Domestic Manufacturers Urge Government to Restrict Import of Domestically Produced Medicines

Domestic Manufacturers Urge Government to Restrict Import of Domestically Produced Medicines

On May 26, 2026, the Association of Pharmaceutical Producers of Nepal (APPON) formally requested the government to halt the import of foreign medicines that are already being manufactured inside the country. Pointing to growing self-sufficiency in various medical categories, the association stated that local manufacturers need regulatory protection to survive competitive market pressures.

According to APPON, the domestic pharmaceutical sector is currently facing operational stress, with several manufacturing units facing closure due to competition from cheaper foreign imports.

Capacity Underutilization and Closures Highlight Sector Strain

The association revealed that while nearly 1,000 pharmaceutical licenses or industries exist in Nepal, the operational reality for domestic plants has grown increasingly difficult.

  • Industry Closures: Ten pharmaceutical industries have already ceased operations, and approximately 50 others are reported to be on the verge of closing.

  • Low Production Output: Most functional Nepali pharmaceutical plants are currently operating at only 30% to 40% of their total production capacity.

  • Financial Risk: Over Rs 40 billion has been invested in the domestic drug manufacturing sector, with 50% to 60% of that capital backed by commercial bank financing.
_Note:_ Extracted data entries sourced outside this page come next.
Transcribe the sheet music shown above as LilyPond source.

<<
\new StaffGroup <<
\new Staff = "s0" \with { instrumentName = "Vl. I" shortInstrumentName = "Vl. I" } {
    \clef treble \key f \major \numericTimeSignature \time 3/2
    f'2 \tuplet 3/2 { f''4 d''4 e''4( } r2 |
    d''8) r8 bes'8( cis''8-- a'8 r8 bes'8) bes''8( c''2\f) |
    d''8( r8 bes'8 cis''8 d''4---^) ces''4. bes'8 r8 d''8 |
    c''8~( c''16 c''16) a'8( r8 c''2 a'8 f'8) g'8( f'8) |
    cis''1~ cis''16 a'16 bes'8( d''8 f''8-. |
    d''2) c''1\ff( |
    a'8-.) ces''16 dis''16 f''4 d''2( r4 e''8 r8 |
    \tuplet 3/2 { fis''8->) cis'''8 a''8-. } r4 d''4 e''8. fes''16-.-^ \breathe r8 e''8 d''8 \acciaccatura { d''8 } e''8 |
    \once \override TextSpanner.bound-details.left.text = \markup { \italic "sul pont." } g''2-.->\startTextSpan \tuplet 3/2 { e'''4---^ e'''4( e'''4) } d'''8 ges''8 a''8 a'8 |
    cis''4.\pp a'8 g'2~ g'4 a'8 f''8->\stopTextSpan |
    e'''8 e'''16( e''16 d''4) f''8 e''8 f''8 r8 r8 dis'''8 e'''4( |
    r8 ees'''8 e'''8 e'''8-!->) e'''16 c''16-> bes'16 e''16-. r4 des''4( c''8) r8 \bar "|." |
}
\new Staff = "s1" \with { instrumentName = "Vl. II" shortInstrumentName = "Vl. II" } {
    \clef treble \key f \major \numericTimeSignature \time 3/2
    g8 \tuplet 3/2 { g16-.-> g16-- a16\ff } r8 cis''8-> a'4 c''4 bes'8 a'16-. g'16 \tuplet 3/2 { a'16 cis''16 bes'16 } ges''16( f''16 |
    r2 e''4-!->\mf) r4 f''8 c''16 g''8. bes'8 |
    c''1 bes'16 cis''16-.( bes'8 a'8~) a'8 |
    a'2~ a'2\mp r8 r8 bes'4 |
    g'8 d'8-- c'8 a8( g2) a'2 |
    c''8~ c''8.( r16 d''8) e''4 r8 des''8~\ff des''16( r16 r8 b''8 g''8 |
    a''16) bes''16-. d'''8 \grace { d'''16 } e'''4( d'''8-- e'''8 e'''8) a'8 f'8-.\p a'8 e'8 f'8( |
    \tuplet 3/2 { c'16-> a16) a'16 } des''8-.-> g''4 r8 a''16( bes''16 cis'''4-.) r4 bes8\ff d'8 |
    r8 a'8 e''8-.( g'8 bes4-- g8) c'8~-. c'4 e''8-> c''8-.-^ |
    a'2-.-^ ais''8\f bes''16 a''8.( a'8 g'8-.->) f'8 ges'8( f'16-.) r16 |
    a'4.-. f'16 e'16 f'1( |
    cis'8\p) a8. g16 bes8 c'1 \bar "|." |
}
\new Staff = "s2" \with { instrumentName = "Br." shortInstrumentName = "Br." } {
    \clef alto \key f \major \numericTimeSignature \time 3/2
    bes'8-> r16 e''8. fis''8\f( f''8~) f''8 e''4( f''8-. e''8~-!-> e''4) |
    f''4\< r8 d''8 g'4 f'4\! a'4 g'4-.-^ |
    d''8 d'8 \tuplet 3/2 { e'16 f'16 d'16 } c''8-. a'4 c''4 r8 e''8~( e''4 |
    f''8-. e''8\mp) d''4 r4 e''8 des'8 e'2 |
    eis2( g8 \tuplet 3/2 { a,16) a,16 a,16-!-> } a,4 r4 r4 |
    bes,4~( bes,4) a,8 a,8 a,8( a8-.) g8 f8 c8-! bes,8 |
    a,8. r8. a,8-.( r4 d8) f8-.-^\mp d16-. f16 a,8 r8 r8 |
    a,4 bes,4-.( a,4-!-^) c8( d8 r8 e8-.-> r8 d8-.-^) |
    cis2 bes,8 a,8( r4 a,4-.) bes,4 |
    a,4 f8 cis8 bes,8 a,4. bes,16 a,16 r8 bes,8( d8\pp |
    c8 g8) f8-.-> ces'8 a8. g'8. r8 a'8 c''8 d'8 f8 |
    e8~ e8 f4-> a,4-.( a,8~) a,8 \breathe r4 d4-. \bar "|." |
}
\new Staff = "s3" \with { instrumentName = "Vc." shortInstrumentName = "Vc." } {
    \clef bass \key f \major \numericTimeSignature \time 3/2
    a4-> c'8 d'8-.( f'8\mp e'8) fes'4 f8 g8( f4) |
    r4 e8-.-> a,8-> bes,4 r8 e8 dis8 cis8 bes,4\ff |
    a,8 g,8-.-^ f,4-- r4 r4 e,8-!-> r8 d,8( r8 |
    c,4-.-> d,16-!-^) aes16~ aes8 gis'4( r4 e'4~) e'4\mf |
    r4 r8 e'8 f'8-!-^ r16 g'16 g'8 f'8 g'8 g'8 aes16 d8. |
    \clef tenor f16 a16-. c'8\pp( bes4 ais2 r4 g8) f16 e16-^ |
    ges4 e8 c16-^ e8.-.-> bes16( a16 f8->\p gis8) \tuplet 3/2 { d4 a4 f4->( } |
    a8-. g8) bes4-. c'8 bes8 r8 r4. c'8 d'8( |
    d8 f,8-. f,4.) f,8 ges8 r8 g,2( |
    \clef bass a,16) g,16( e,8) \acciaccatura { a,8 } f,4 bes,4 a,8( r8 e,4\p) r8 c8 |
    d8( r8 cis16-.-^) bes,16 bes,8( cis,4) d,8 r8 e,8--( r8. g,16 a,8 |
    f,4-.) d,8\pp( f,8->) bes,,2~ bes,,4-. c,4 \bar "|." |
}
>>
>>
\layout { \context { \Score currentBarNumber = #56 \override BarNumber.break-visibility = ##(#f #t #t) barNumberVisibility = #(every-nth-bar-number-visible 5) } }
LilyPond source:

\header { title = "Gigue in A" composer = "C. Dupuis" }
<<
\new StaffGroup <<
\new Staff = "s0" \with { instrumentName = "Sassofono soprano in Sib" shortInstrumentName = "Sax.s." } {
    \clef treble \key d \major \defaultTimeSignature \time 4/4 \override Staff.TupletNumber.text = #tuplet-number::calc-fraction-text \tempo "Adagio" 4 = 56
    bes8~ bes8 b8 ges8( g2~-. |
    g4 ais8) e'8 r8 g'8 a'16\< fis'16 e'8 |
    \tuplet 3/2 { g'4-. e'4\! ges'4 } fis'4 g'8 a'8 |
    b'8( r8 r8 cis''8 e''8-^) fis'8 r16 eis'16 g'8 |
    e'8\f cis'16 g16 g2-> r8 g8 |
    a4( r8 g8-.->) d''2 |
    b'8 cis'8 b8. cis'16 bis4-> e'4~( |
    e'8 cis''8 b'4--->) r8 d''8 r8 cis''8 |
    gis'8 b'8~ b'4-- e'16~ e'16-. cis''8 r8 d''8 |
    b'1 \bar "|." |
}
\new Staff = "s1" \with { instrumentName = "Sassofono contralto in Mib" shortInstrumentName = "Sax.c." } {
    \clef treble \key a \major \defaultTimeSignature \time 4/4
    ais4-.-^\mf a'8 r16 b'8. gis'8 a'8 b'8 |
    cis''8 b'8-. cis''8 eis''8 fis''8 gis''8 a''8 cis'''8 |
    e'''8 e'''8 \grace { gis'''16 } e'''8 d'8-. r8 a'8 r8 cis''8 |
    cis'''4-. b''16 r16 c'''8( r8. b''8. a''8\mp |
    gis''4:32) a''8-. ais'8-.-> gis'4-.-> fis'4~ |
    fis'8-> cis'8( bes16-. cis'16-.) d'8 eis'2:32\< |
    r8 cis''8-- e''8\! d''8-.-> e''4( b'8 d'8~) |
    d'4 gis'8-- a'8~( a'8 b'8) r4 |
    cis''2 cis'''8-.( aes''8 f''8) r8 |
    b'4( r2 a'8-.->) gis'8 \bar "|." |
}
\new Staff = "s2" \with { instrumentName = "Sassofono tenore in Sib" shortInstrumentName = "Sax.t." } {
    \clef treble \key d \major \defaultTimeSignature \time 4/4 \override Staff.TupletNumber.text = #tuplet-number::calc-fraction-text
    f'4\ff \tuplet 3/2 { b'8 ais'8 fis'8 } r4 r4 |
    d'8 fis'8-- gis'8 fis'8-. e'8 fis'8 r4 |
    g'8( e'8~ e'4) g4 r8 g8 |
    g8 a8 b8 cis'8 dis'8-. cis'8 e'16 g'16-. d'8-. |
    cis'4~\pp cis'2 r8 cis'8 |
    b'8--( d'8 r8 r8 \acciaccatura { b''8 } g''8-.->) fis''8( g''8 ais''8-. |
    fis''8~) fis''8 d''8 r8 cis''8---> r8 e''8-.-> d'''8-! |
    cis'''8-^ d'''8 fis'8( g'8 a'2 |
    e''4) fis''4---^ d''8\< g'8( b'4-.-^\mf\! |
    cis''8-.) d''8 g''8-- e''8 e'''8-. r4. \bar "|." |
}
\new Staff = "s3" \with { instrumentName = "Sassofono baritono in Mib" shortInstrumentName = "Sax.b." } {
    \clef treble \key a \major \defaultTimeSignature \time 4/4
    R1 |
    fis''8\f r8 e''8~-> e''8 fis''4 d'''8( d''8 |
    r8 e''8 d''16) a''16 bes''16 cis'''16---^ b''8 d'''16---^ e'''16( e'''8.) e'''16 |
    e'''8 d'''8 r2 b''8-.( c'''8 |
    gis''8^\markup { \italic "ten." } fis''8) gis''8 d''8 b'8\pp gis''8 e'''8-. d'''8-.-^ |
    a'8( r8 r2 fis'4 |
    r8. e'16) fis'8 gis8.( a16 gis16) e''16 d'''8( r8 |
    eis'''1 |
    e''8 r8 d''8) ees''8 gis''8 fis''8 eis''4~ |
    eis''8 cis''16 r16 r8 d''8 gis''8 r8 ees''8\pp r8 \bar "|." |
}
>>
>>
Representatives stated that companies are currently struggling to meet debt obligations and payroll demands.

The Cost Disadvantage of Foreign Imports

Former APPON central chairman Narayan Bahadur Chhetri explained that local producers face structural disadvantages compared to major regional exporters, particularly India. Because Indian companies manufacture medicines on a massive scale, they enjoy lower per-unit production costs.

Conversely, manufacturers in Nepal face several domestic hurdles:

  • A significantly smaller domestic consumer market.

  • Low customs duties applied to finished imported medicines.

  • Higher tax rates levied on raw materials, packaging materials, and glass imports.

Chhetri suggested that government policy should pivot toward facilitating the seamless import of raw pharmaceutical ingredients rather than allowing finished medicines that are already effectively supplied by local labs. Currently, products from roughly 200 foreign companies hold a dominant presence in the market.

Unimplemented Regulatory Directives

APPON central chairman Biplav Adhikari pointed out that the government had previously made a decision in 2074 BS to restrict the import of 30 specific medicines that Nepal is fully capable of producing locally. However, that regulatory directive has yet to be fully enforced.

The association argues that the domestic market accounts for roughly Rs 7 billion in annual medicine consumption, yet local products cover only about half of that total. APPON executives maintain that domestic medicines strictly comply with international safety and quality standards, and have urged the state to offer support through lower bank interest rates, streamlined technology imports, and enhanced export facilities.